Erinnerung an Massaker-Opfer Hongkong trotzt dem Versammlungsverbot
31 Jahre nach dem Tiananmen-Massaker in Peking haben in Hongkong Tausende der Opfer von damals gedacht. Trotz eines Versammlungsverbots - das offiziell wegen der Corona-Pandemie verhängt worden war.
Stille Erinnerung an die Toten und Verletzten von 1989 mischte sich in Hongkong mit lautem Protest gegen die wachsende Einflussnahme der chinesischen Staatsführung auf die Stadt.
"Befreit Hongkong", riefen rund 1000 Menschen, die sich nach Sonnenuntergang an einer Uferpromenade in der Nähe des alten Hongkonger Flughafens getroffen hatten. Sie stehen eng beieinander und haben Kerzen dabei, wie auf Online-Videos der Zeitung "South China Morning Post" zu sehen ist.
Angesichts der Coronavirus-Pandemie gelten in der chinesischen Sonderverwaltungsregion nach wie vor strenge Versammlungsregeln: Mehr als acht Menschen auf einmal dürfen sich nicht treffen. Deshalb hatten die Hongkonger Behörden auch die traditionelle Kerzenandacht zur Erinnerung ans Tiananmen-Massaker verboten - zum ersten Mal seit 30 Jahren.
Trotzdem kamen an zahlreichen Orten in der autonom regierten Stadt am Abend Tausende Menschen zusammen, um an die blutige Niederschlagung der chinesischen Demokratiebewegung vor 31 Jahren zu erinnern. Die Polizei rief die Menschen vielerorts mit Lautsprecheransagen auf, die illegale Versammlung zu verlassen. Die meisten blieben allerdings.
"Glory to Hong Kong" - die Hymne der Demokratiebewegung
Die größte Spontan-Kundgebung gab es im Victoria-Park, wo die verbotene Mahnwache mit Kerzenandacht eigentlich geplant war. Viele junge Leute kamen in den Park, aber auch Familien mit Kindern und Rentnerinnen und Rentner. Sie schoben die provisorischen Absperrzäune beiseite, zündeten mitgebrachte Kerzen an und wie Aufnahmen des Nachrichtenportals Hong Kong Free Press zeigen, riefen viele auch Slogans der Hongkonger Demokratiebewegung und sangen deren Hymne "Glory to Hong Kong".
Spontandemo zum Gedenken an die Opfer des Tiananmen-Massakers 1989 im Victoria-Park in Hongkong
Das geschah vor 31 Jahren
Am 4. Juni 1989 hatte Chinas Staats- und Parteiführung Soldaten und Panzer losgeschickt, um die friedlichen Massenproteste im Zentrum Pekings gewaltsam aufzulösen.
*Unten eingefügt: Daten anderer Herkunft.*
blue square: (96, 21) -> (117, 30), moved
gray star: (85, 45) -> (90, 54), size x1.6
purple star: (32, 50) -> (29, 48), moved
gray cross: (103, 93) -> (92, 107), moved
Rund um den Platz am Tor des "Himmlischen Friedens" - auf chinesisch "Tiananmen" - wurden Hunderte bis Tausende Menschen getötet. In Festlandchina ist das Thema seitdem Tabu. Viele junge Chinesinnen und Chinesen haben von den Ereignissen damals noch nie gehört.
In Peking äußerte sich bereits am Vortag Regierungssprecher Zhao Lijian zur gewaltsamen Niederschlagung der Demokratiebewegung vor 31 Jahren. Auf einer Pressekonferenz des Außenministeriums sagte er das, was seine Vorgängerinnen und Vorgänger in den vergangenen Jahren auch immer rund um den 4. Juni gesagt hatten: "Die chinesische Führung hat mit Bezug auf die politischen Turbulenzen Ende der 1980er-Jahre klare Schlussfolgerungen gezogen. Die großen Erfolge in mehr als 70 Jahren nach der Gründung des Neuen Chinas zeigen voll und ganz, dass der von China gewählte Entwicklungspfad völlig korrekt ist."
Protest gegen Chinas "Sicherheitsgesetz"
In Hongkong zeigte sich am Donnerstag erneut, dass dort viele den von der Kommunistischen Partei in Peking vorgegebenen Entwicklungspfad nicht mittragen. Die Menschen gingen nicht nur auf die Straßen, um an die Opfer des Tiananmen-Massakers zu erinnern - sie protestierten auch gegen das von Chinas Führung geplante "Sicherheitsgesetz" für Hongkong, mit dem die Autonomie der Stadt nach Ansicht der meisten Verfassungsrechtler außerhalb Chinas weiter ausgehöhlt wird.
Im Stadtviertel Mong Kok gerieten Demonstranten mit der Polizei aneinander. Es flogen Steine und andere Gegenstände, die Polizei nahm mindestens vier Menschen fest, Einsatzkräfte setzten Pfefferspray ein. Dass Hongkong nach dem Gedenktag zur Ruhe kommt, davon ist nicht auszugehen.